Метафоры

Метафоры

Христианская философия нетождественна христианской религии. Ведь и сам Иисус не ставил между ними знака равенства, говоря с апостолами на одном языке, с толпой — на другом. Текст первого публичного выступления Иисуса в родном Назарете до нас не дошел, но, судя по результату, оно, в отличие от Нагорной проповеди, могло быть бесхитростным изложением его философской системы. В древнем мире философов чаще всего изгоняли. Так было с Протагором, Анаксагором, Диогеном (в Синопе), Аристотелем и т. д. Так случилось и с Иисусом. Трудно быть пророком в своем отечестве, но еще труднее быть философом. Поэтому Иисус, после неудачного дебюта, изменил тональность и стал говорить не как книжники и фарисеи (т. е. философы), а как «власть имеющий» (т. е. пророк).

Пророков не изгоняют. Им поклоняются, их убивают. Однако определенная небрежность в соблюдении ритуалов — субботы, диеты, мытья рук и т. п. — свидетельствует о том, что полного преображения философа в пророка так и не произошло: может быть, считал, что нравственное учение тем лучше, чем меньше в нем запретов. Богословов-«книжников» возмущали подобные вольности, но они при этом упустили из виду более важное отличие нового учения от ветхозаветной этики, а именно его интернациональный характер. Ведь бог Авраама, говоря «не убий», имел в виду одних лишь евреев, а не филистимлян, например. Даже Иисус вначале ответил отказом сирофиникиянке, просившей исцелить дочь, «... ибо нехорошо взять хлеб у детей и бросить псам». Она же сказала ему: «Так, Господи; но и псы под столом едят крохи у детей» (Мар., 7, 28). Этот смиренный ответ, заставивший прослезиться Оскара Уайльда в заточении («Де Профундис»), тронул и Христа.

- [Набор заданий]:
1 > Что, согласно тексту о христианской философии, заставило Оскара Уайльда прослезиться в заточении?
2 > Каких древних философов текст о христианской философии перечисляет по именам в качестве примеров изгнанных мыслителей?

- [Сохранённые данные]:
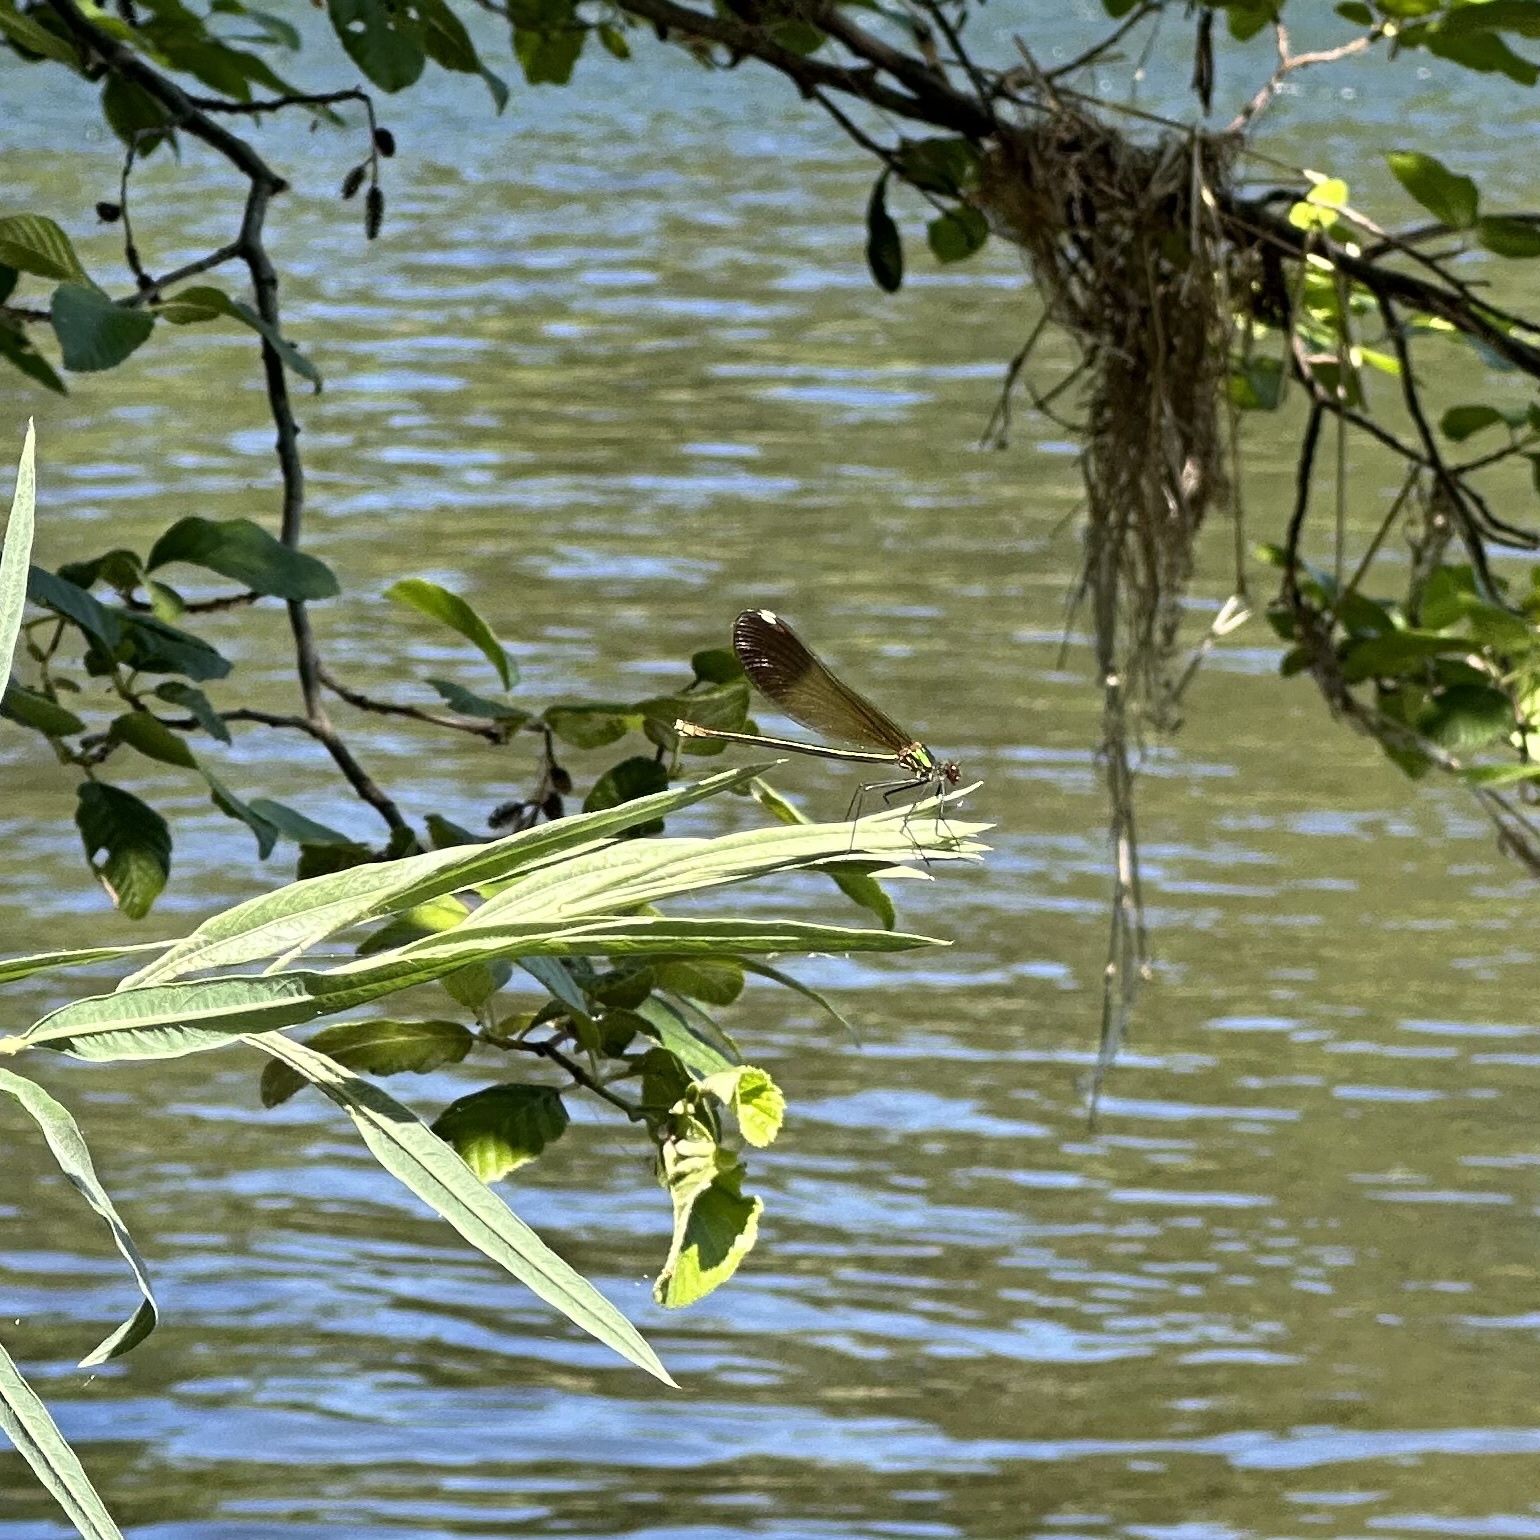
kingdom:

- [Решения заданий]:
1 > Смиренный ответ сирофиникиянки: «Так, Господи; но и псы под столом едят крохи у детей».

2 > Протагор, Анаксагор, Диоген (в Синопе), Аристотель.